Ahora tenemos más amigos. En más países. Dos casas más a las que poder llegar a descansar y compartir platicas con nuevos familiares. Allá en medio de ninguna parte. Allá en medio de Ghana y Benin. Allá en el Hospital Rural de Binde y en el San Juan de Dios. Porque hasta allá llegó dios. Eso dicen. Y debe ser verdad. Porque si no, no tendría sentido vivir en ese olvido de sufrimiento permanente. En ese purgatorio de arena, sol y rocas angulosas y erosionadas. Pero hasta allí llegamos este año. Con todo el equipo listo para comenzar un nuevo desafío: nueva gente, nuevos países, nuevos pacientes, nuevas emociones.
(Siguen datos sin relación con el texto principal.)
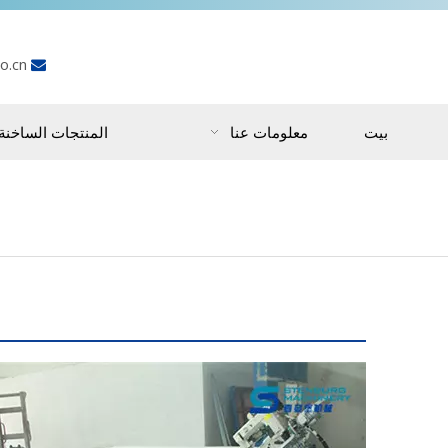
o.cn

بيت
معلومات عنا
المنتجات الساخنة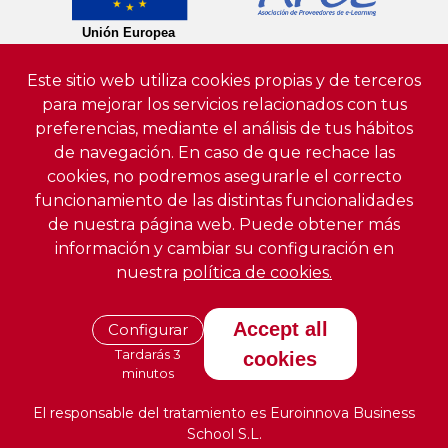
Este sitio web utiliza cookies propias y de terceros
para mejorar los servicios relacionados con tus
preferencias, mediante el análisis de tus hábitos
de navegación. En caso de que rechace las
cookies, no podremos asegurarle el correcto
funcionamiento de las distintas funcionalidades
de nuestra página web. Puede obtener más
información y cambiar su configuración en
nuestra
política de cookies.
Accept all
Configurar
Tardarás 3
cookies
minutos
El responsable del tratamiento es Euroinnova Business
School S.L.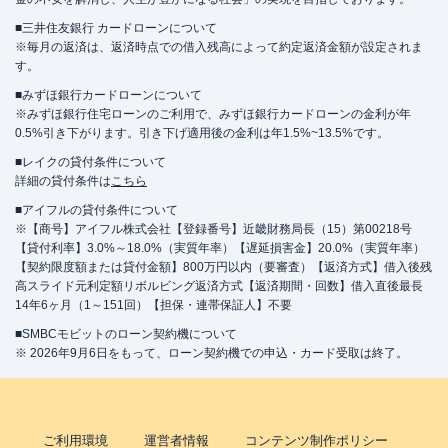
■三井住友銀行 カードローンについて
※毎月の返済は、返済時点での借入残高によって約定返済金額が設定されま
す。
■みずほ銀行カードローンについて
※みずほ銀行住宅ローンのご利用で、みずほ銀行カードローンの金利が年
0.5%引き下がります。引き下げ適用後の金利は年1.5%~13.5%です。
■レイクの貸付条件について
詳細の貸付条件は
こちら
■アイフルの貸付条件について
※【商号】アイフル株式会社【登録番号】近畿財務局長（15）第00218号
【貸付利率】3.0%～18.0%（実質年率）【遅延損害金】20.0%（実質年率）
【契約限度額または貸付金額】800万円以内（要審査）【返済方式】借入後残
高スライド元利定額リボルビング返済方式【返済期間・回数】借入直後最長
14年6ヶ月（1～151回）【担保・連帯保証人】不要
■SMBCモビットのローン契約機について
※ 2026年9月6日をもって、ローン契約機での申込・カード受取は終了。
ご利用環境
運営者情報
コンテンツ制作ポリシー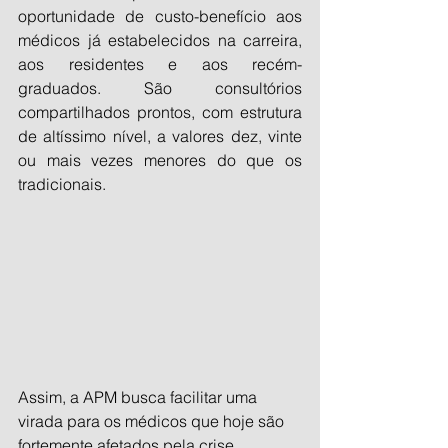
oportunidade de custo-benefício aos 
médicos já estabelecidos na carreira, 
aos residentes e aos recém-
graduados. São consultórios 
compartilhados prontos, com estrutura 
de altíssimo nível, a valores dez, vinte 
ou mais vezes menores do que os 
tradicionais. 
Assim, a APM busca facilitar uma 
virada para os médicos que hoje são 
fortemente afetados pela crise 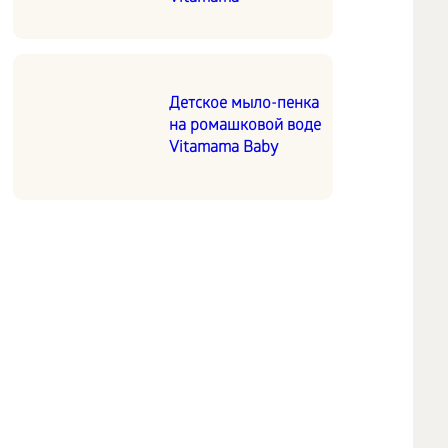
Детское мыло-пенка
на ромашковой воде
Vitamama Baby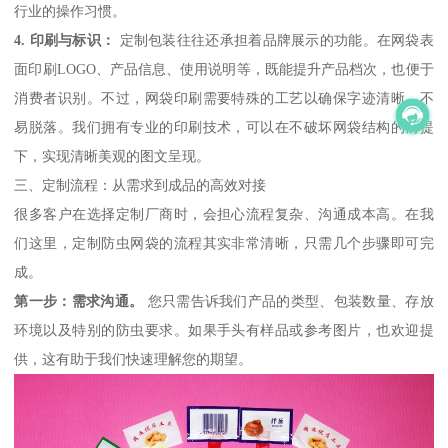
行业的操作习惯。
4. 印刷与标识：
定制包装往往还承担着品牌展示的功能。在网袋表
面印刷LOGO、产品信息、使用说明等，既能提升产品档次，也便于
消费者识别。不过，网袋印刷需要特殊的工艺以确保字迹清晰、不
易脱落。我们拥有专业的印刷技术，可以在不破坏网袋结构的前提
下，实现清晰美观的图文呈现。
三、定制流程：从需求到成品的高效对接
很多客户在选择定制厂商时，会担心流程复杂、沟通成本高。在我
们这里，定制防虫网袋的流程其实非常清晰，只需几个步骤即可完
成。
第一步：需求沟通。
您只需告诉我们产品的类型、包装数量、存放
环境以及特别的防虫要求。如果手头有样品或参考图片，也欢迎提
供，这有助于我们快速理解您的期望。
Cada vez se hace más y más complicado, además de agotador, llevar las enseñanzas y la medicina occidental a estas aldeas recónditas y soleadas. Pero merece la pena. Sí que la merece. Habrá gente que piense que para qué irse tan lejos a repetir acciones que ya se habían hecho. Pobrecitos. Los que eso creen, claro. Porque los pobres, de espíritu, son los que piensan así, no los que esperan como agua de mayo la llegada de la brigada de blancos de bata blanca para darles esperanza y consuelo. Allá la navidad, los regalos y las sorpresas se ubican en el calendario cuando caen del cielo los doctores “batules”. Es difícil entender ciertas cosas cuando no se ha vivido –mordido el leño dirían en otros lados- directamente el sufrimiento ajeno. Además la caridad se la debemos dejar a las iglesias para que sigan teniendo adeptos. Lo de esta gente loca que surca el mundo para obrar el milagro de la luz, debería tener otra calificación. Y la tiene aunque no se la voy a dar. Eso lo dejo para ustedes.
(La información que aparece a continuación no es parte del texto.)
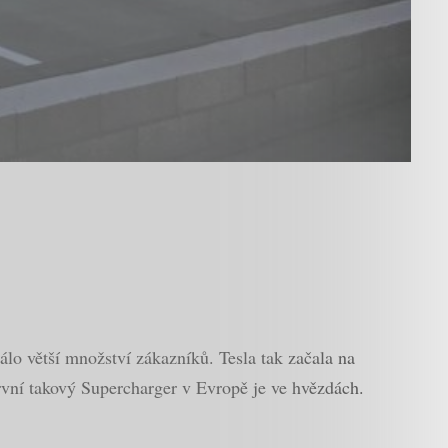
álo větší množství zákazníků. Tesla tak začala na
první takový Supercharger v Evropě je ve hvězdách.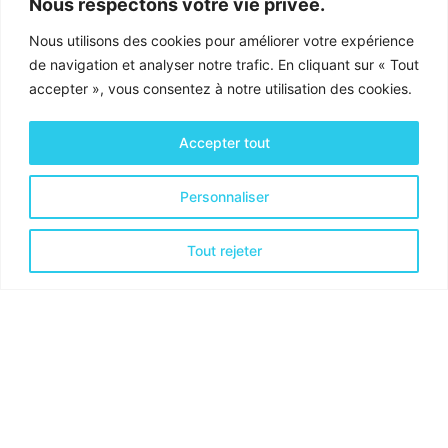
Nous respectons votre vie privée.
Nous utilisons des cookies pour améliorer votre expérience
de navigation et analyser notre trafic. En cliquant sur « Tout
accepter », vous consentez à notre utilisation des cookies.
Accepter tout
Personnaliser
Activités & Services
Tout rejeter
Optimisation financière
Optimisation Organisationnelle
Optimisation de la Productivité
Coordonnées
CyaCo SRL
Cynthia Emontspool
Rue de Kierberg 16, B-
4880 AUBEL
Num. d'entreprise BE1005.030.361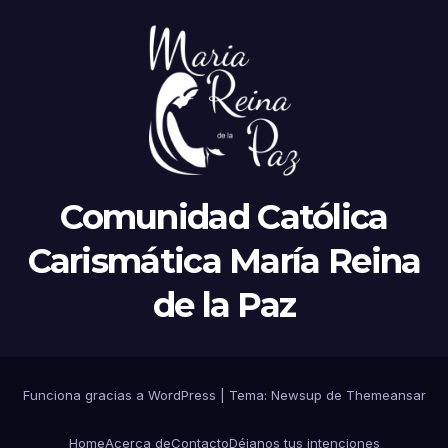
Comunidad Católica
Carismática María Reina
de la Paz
Funciona gracias a WordPress
|
Tema:
Newsup
de
Themeansar
Home
Acerca de
Contacto
Déjanos tus intenciones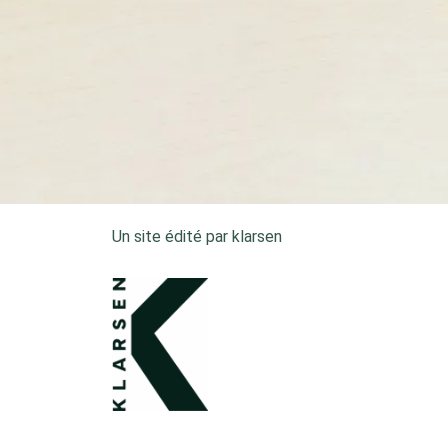
Un site édité par klarsen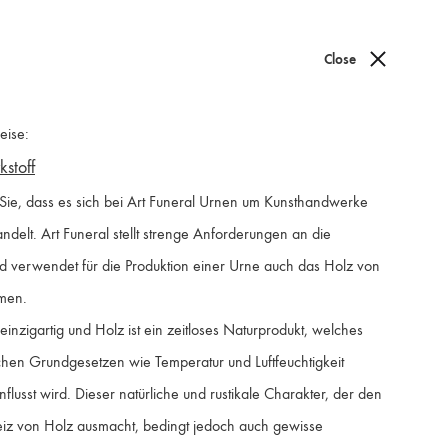
Close
0
eise:
stoff
 Sie, dass es sich bei Art Funeral Urnen um Kunsthandwerke
ndelt. Art Funeral stellt strenge Anforderungen an die
nd verwendet für die Produktion einer Urne auch das Holz von
men.
einzigartig und Holz ist ein zeitloses Naturprodukt, welches
chen Grundgesetzen wie Temperatur und Luftfeuchtigkeit
Farben / Colours
flusst wird. Dieser natürliche und rustikale Charakter, der den
iz von Holz ausmacht, bedingt jedoch auch gewisse
Form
Dispongan cinco minutos de su domingo para pensar en ello. Cierren los ojos e imagínense en el pellejo de estos facultativos en el culo del mundo, todititos rodeados de patologías de cuento de hadas. Siéntanse parte importante y directa de esta expedición en busca del elixir de la eterna juventud en forma de felicidad trabajando para el prójimo. Véanse mirando directamente a los ojos de niños en la antesala de la muerte. Créanse delante de regimientos de pacientes venidos a pie desde la frontera del anonimato, observando largas filas de niños mal nutridos a la espera de su papilla diaria, ante las miradas de miedo y esperanza de la gente en la camilla antes de ser operada, sintiendo en lo más profundo del alma la sonrisa de una ancianita tras recuperar el sentido de los colores, jugando con los niños de aquel orfanato para niños abandonados con deficiencias físicas y psíquicas. Departiendo con el SIDA, la meningitis, el cólera, la malaria, la úlcera de Buruli, la fiebre tifoidea y la hepatitis. Con las cataratas africanas, las malformaciones congénitas, la polio, el autismo, todo lo que a ustedes se les pueda ocurrir… y el hambre.
Piensen en ello por unos instantes, disfrútenlo y luego me dicen.
¿Ahora sí merece la pena?
Ah, se me olvidaba. ¡Feliz Navidad!…ustedes que pueden.